» **WHAT YOU NEED TO DO**:
From the records below, extract only the lines running from the line with "Нервная система и стресс" to the line with "AUDEMARS PIGU", both lines included, reproducing them exactly.

* * *

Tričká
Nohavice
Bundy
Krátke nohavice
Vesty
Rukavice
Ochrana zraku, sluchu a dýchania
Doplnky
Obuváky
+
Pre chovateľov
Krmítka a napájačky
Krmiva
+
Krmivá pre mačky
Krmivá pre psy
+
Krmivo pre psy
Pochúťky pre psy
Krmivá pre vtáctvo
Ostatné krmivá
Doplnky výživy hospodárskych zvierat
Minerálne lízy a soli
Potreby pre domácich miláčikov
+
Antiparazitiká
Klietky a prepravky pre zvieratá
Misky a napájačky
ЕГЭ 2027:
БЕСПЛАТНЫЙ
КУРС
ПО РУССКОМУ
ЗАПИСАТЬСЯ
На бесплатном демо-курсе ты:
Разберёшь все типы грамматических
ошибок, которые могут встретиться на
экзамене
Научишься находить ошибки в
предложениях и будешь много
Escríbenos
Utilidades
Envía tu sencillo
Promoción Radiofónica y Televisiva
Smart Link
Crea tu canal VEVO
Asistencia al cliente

* * *

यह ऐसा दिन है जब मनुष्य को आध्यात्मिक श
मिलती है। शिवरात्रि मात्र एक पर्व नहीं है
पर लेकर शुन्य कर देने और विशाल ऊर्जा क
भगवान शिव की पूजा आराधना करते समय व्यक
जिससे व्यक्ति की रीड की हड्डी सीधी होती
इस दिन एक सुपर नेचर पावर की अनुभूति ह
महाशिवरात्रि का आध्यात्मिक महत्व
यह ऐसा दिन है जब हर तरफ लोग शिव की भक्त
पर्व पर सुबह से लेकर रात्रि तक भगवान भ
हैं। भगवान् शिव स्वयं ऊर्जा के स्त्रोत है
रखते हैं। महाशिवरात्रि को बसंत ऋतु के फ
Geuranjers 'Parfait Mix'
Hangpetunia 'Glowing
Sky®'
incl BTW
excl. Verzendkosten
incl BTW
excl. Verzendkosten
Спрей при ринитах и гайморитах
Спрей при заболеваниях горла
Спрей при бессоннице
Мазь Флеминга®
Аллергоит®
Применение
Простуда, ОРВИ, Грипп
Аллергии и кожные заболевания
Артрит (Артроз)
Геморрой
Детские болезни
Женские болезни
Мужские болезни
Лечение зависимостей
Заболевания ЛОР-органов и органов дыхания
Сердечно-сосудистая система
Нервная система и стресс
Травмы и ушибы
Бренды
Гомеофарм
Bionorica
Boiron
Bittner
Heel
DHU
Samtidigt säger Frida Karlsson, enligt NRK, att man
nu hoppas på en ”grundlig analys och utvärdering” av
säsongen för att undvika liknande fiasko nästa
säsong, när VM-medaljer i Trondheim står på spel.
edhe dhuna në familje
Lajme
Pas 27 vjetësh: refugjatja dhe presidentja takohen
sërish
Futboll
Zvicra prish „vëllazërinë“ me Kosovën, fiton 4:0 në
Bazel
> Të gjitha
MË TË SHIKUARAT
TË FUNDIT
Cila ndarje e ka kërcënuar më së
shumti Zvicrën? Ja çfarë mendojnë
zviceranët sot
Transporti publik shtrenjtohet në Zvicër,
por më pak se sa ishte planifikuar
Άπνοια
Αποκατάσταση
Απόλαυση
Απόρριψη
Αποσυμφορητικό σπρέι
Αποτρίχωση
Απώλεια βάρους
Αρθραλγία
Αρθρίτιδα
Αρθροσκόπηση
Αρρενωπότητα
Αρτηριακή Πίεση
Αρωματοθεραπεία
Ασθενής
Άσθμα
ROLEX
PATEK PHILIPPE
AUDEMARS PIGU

* * *

» **OUTPUT OF THE EXERCISE**:
Нервная система и стресс
Травмы и ушибы
Бренды
Гомеофарм
Bionorica
Boiron
Bittner
Heel
DHU
Samtidigt säger Frida Karlsson, enligt NRK, att man
nu hoppas på en ”grundlig analys och utvärdering” av
säsongen för att undvika liknande fiasko nästa
säsong, när VM-medaljer i Trondheim står på spel.
edhe dhuna në familje
Lajme
Pas 27 vjetësh: refugjatja dhe presidentja takohen
sërish
Futboll
Zvicra prish „vëllazërinë“ me Kosovën, fiton 4:0 në
Bazel
> Të gjitha
MË TË SHIKUARAT
TË FUNDIT
Cila ndarje e ka kërcënuar më së
shumti Zvicrën? Ja çfarë mendojnë
zviceranët sot
Transporti publik shtrenjtohet në Zvicër,
por më pak se sa ishte planifikuar
Άπνοια
Αποκατάσταση
Απόλαυση
Απόρριψη
Αποσυμφορητικό σπρέι
Αποτρίχωση
Απώλεια βάρους
Αρθραλγία
Αρθρίτιδα
Αρθροσκόπηση
Αρρενωπότητα
Αρτηριακή Πίεση
Αρωματοθεραπεία
Ασθενής
Άσθμα
ROLEX
PATEK PHILIPPE
AUDEMARS PIGU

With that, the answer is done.